▶ _The task_
Continue the mailing-list exchange about goroutine stack memory below, picking up right after its final sentence.

On Thursday, June 25, 2015 at 3:47:15 AM UTC+1, keith....@gmail.com wrote:
We now (as of 1.4) release goroutine stack memory to the OS.  So your example should behave much better.  Please try 1.4.2 and tip if you can, and open a new bug if you're still seeing problems.  There are two known caveats which you might run into:

1) There is a kernel bug where freed pages aren't actually freed because of huge page support, see https://github.com/golang/go/issues/8832 .  There is a workaround checked in for 1.5.
2) Stacks are freed, but not G structures, see https://github.com/golang/go/issues/8832 .  We might get to this in 1.6.
 
1) I'm seeing much better performance using 1.4.2 (vs 1.4) w.r.t process memory size reducing after a load test. Is this likely due to goroutine stack memory releasing to the OS?

▶ _Provided information_
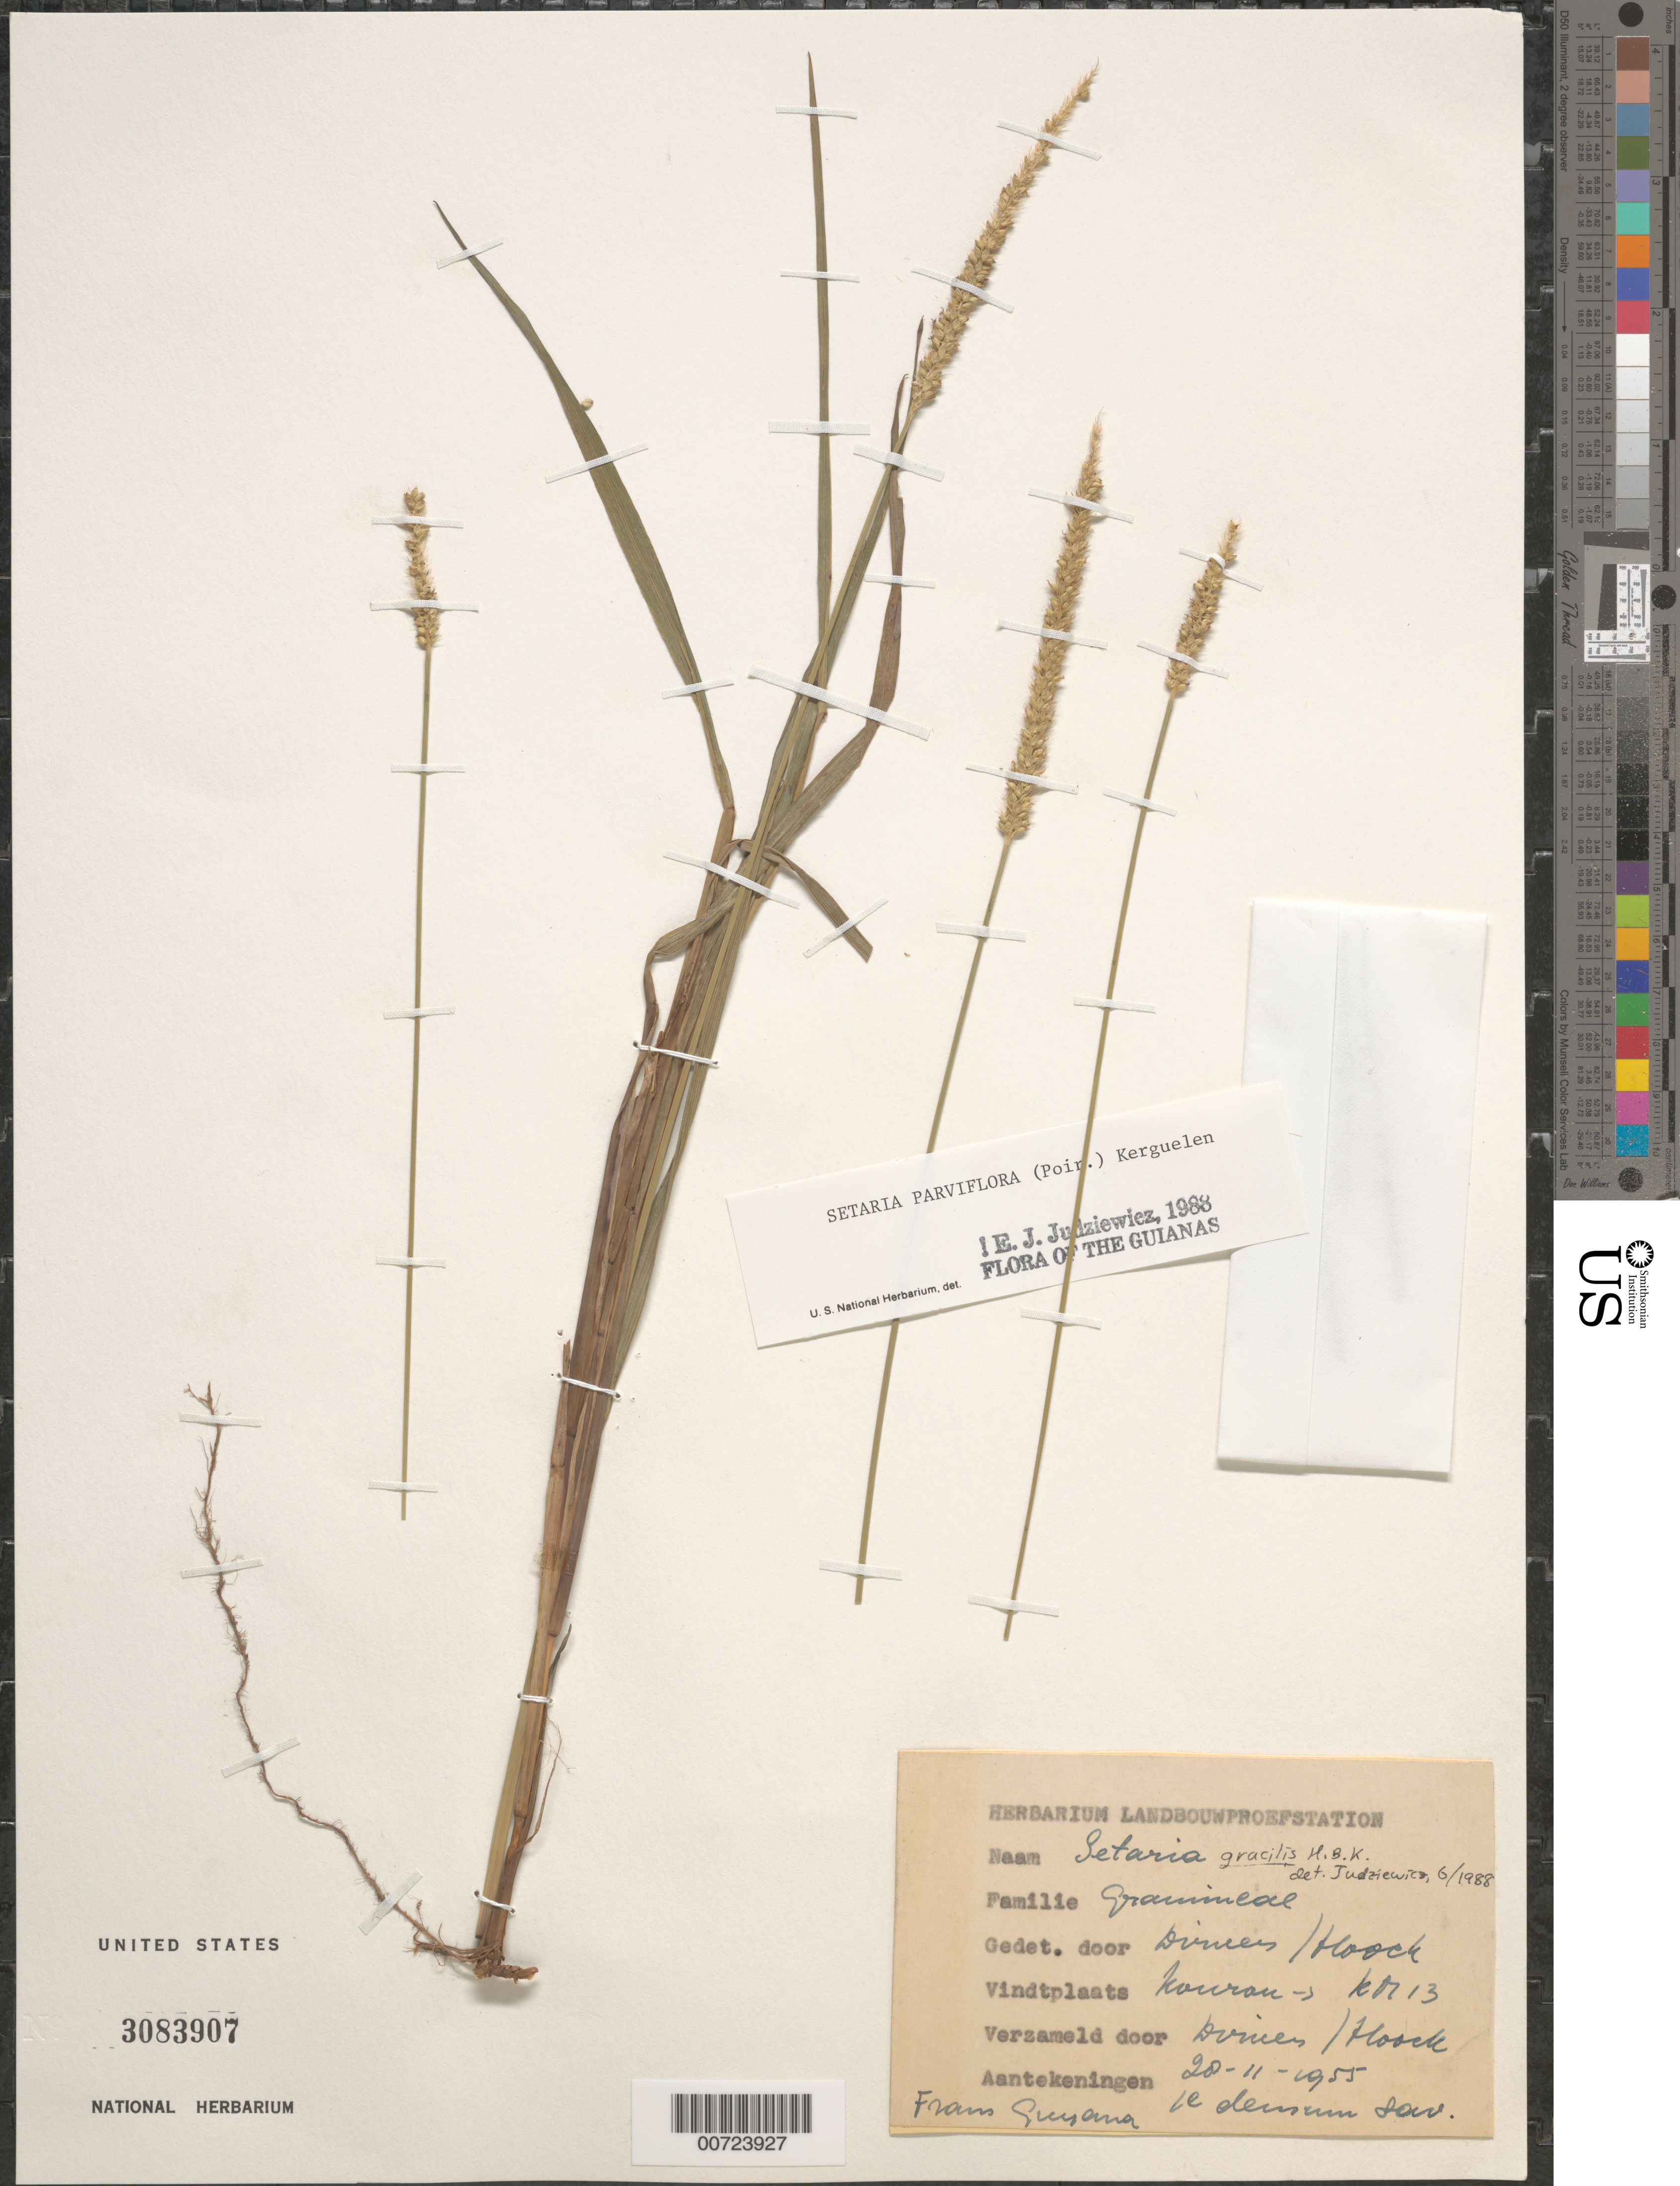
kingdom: Plantae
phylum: Tracheophyta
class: Liliopsida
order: Poales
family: Poaceae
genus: Setaria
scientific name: Setaria parviflora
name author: (Poir.) Kerguélen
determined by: Judziewicz, E. J.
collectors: J. Dirven & J. Hoock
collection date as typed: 28-Nov-55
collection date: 1955-11-28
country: French Guiana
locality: Kourou, km 13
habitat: Le densum sav.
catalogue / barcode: US 3083907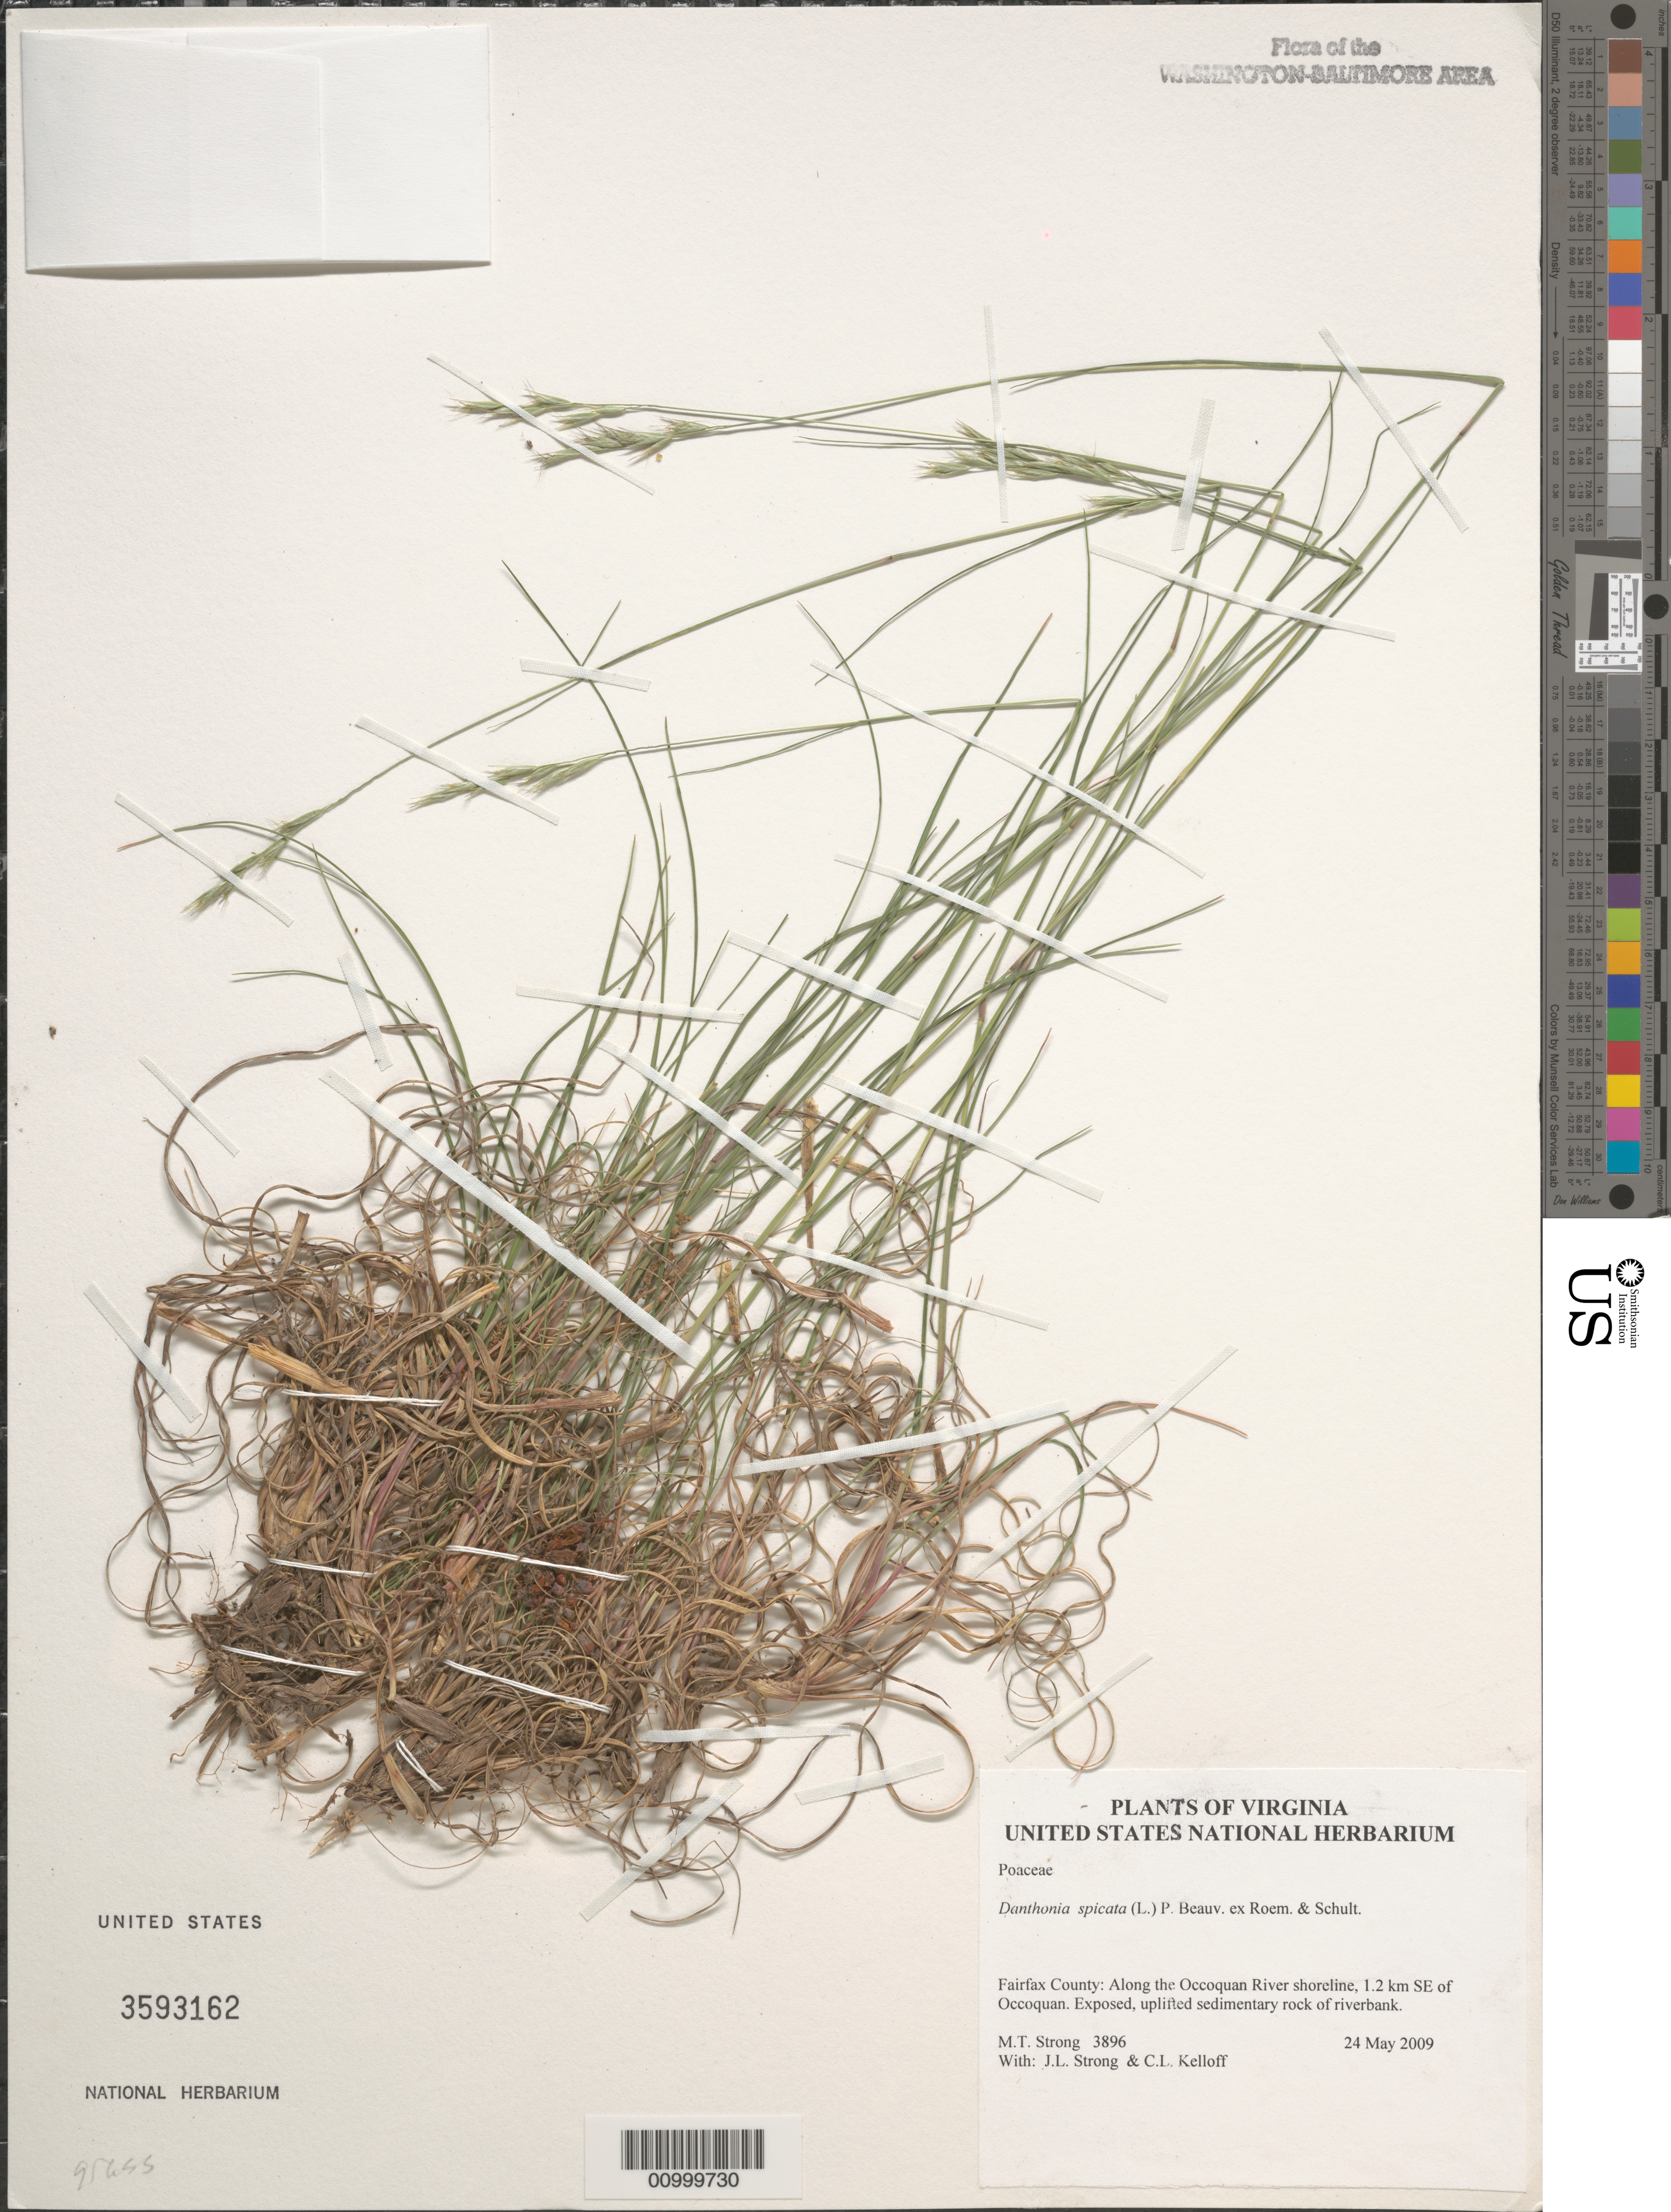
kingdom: Plantae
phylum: Tracheophyta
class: Liliopsida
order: Poales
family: Poaceae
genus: Danthonia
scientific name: Danthonia spicata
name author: (L.) P. Beauv. ex Roem. & Schult.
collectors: M. T. Strong, J. L. Strong & C. L. Kelloff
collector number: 3896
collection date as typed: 24 May 2009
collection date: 2009-05-24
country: United States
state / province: Virginia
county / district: Fairfax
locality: Along the Occoquan River shoreline, 1.2 SE of Occoquan.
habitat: Exposed, uplifted sedimentary rock of riverbank.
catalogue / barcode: US 3593162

▶ _Response below_
I don't know why 1.4.2 would be different from 1.4, they both have the same code for this feature as far as I know.
 
2) Is there a G structure instantiation per goroutine instance? Or is the structure shared by all goroutine instances? Does the overhead (structure size) vary per goroutine?
(I'll do some digging, appreciate any pointers)

To the runtime, each goroutine is basically a G structure (~300 bytes) and a stack (~2KB+).  The G structure is constant-sized.